Carmen Mayer ist selbstständige Trauerbegleiterin und hat vor fünf Jahren das Projekt „Trauer und Fußball“ initiiert. Seitdem publiziert, schult und spricht sie darüber, wie der Fußball und sein Umfeld beim Gedenken an Trauernde helfen können. „Trauer ist individuell verschieden, und Vereine sind individuell verschieden“, sagt die 49-jährige Dauerkartenbesitzerin bei Turbine Potsdam zur taz. Das Halbzeit-Ritual der Unioner sei deshalb nur ein Beispiel. „Das kann man übernehmen oder nicht.“

Fan-Sein ist mehr als Fußball-Gucken

Und doch ist es eine wertvolle Arbeit, die Union da leistet, findet Mayer. Dass der Verein in seinem Stadion überhaupt Strukturen und Raum für das Gedenken an verstorbene Fans geschaffen hat, ist außergewöhnlich. Dabei scheint es bei genauerer Betrachtung naheliegend. Denn Fußballfan zu sein bedeutet für Menschen oft mehr, als jedes Wochenende 90 Minuten lang 22 Männern oder Frauen beim Kicken zuzusehen.

Gerade diejenigen, die sich einem Club so sehr hingeben, dass sie ihm quer durch Deutschland oder um die ganze Welt folgen oder auch nur jedes Heimspiel besuchen, tun das für gewöhnlich nicht, weil sie so besessen nach dem Spiel auf dem Rasen wären. Sondern wegen der Gemeinschaft auf den Rängen, die Freude, Leid und Wut teilt.

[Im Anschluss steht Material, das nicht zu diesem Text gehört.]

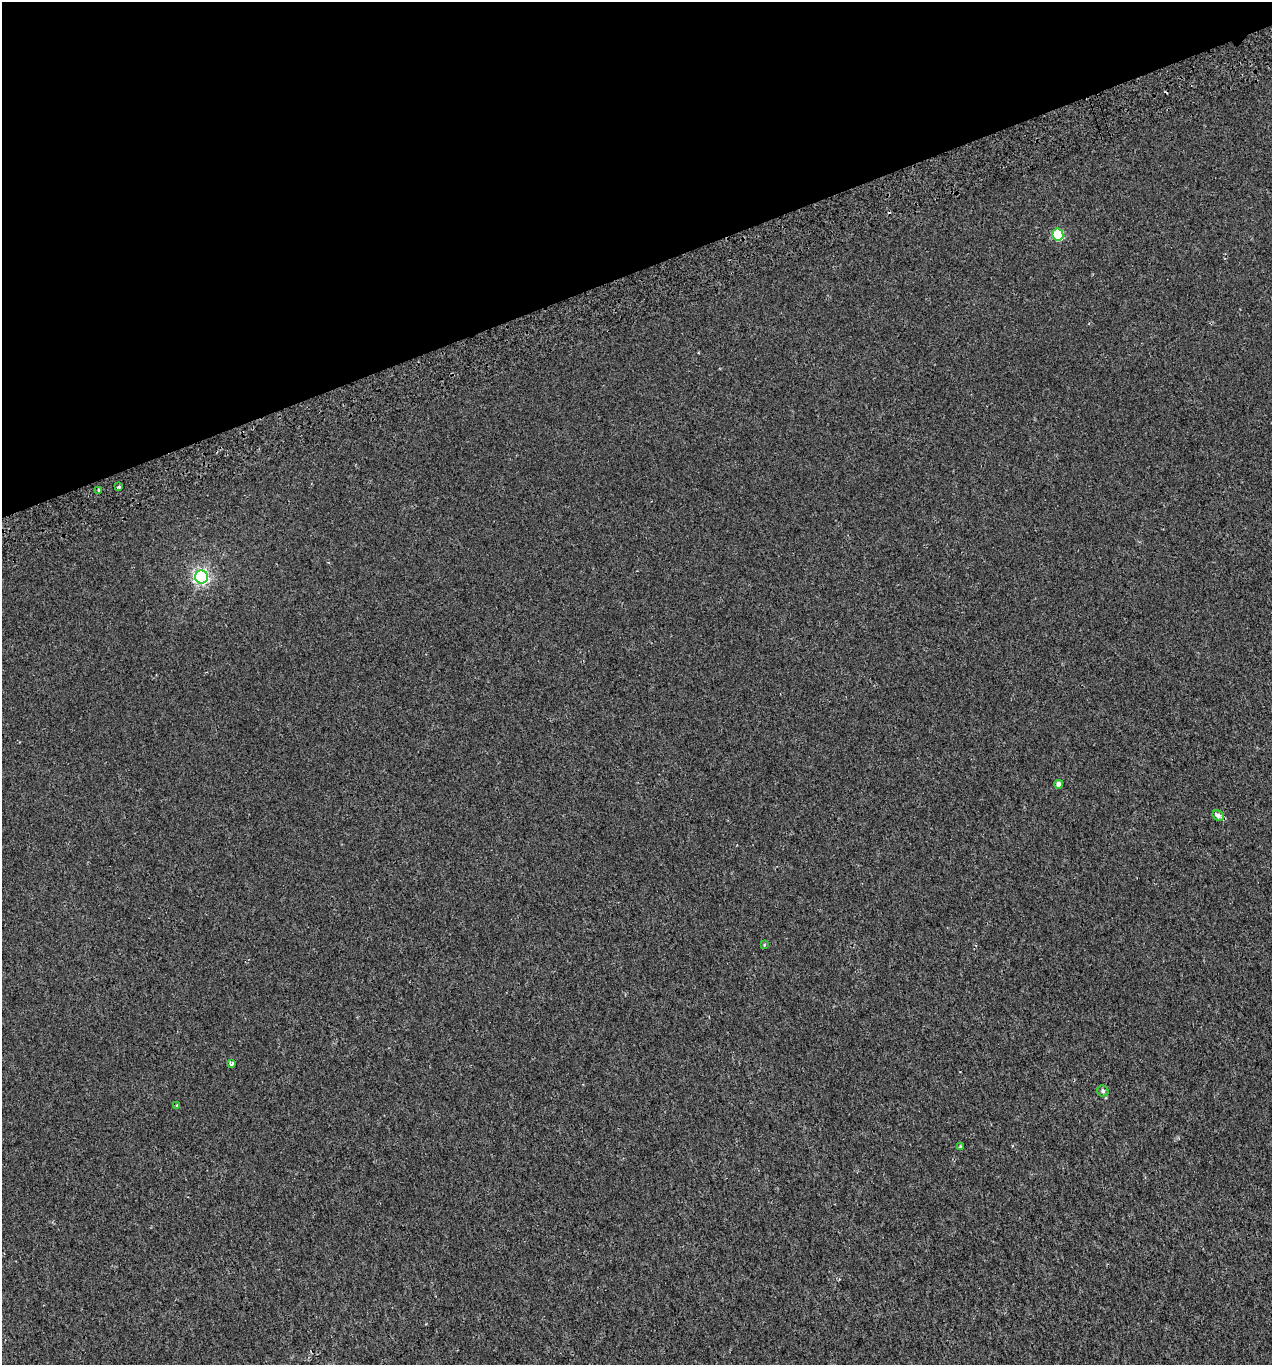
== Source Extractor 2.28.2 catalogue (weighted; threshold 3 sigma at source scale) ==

„Zu uns kommen häufig Menschen, die einen Weggefährten verloren haben“, sagt Saskia Kriese, die bei Hertha BSC in der Fanbetreuung arbeitet. „Für viele ist Hertha gleichbedeutend mit Familie, und wenn jemand nicht mehr da ist, wird das betrauert.“ Ganz oft werde der Wunsch geäußert, dass der Verein eine Rolle bei der Verabschiedung spielt oder die Lücke anerkennt, die der Tote hinterlässt. „Doch bisher gibt es kaum feste Strukturen und Angebote für trauernde Fans bei Hertha“, sagt Kriese. „Das wollen wir jetzt zusammen angehen.“

Seit Juni kooperiert der Verein mit dem Projekt „Trauer unterm Flutlicht“, das Carmen Mayer von „Trauer und Fußball“ gemeinsam mit „KickIn“, einer Beratungsstelle für Inklusion, gestartet hat, gefördert von der Deutschen Fußballliga (DFL). Gemeinsam wolle man „lernen, was die Herausforderungen sind, und ermitteln, welche allgemeingültigen Tipps wir an andere Clubs weitergeben können“, sagt Carlo Kosok von „KickIn“.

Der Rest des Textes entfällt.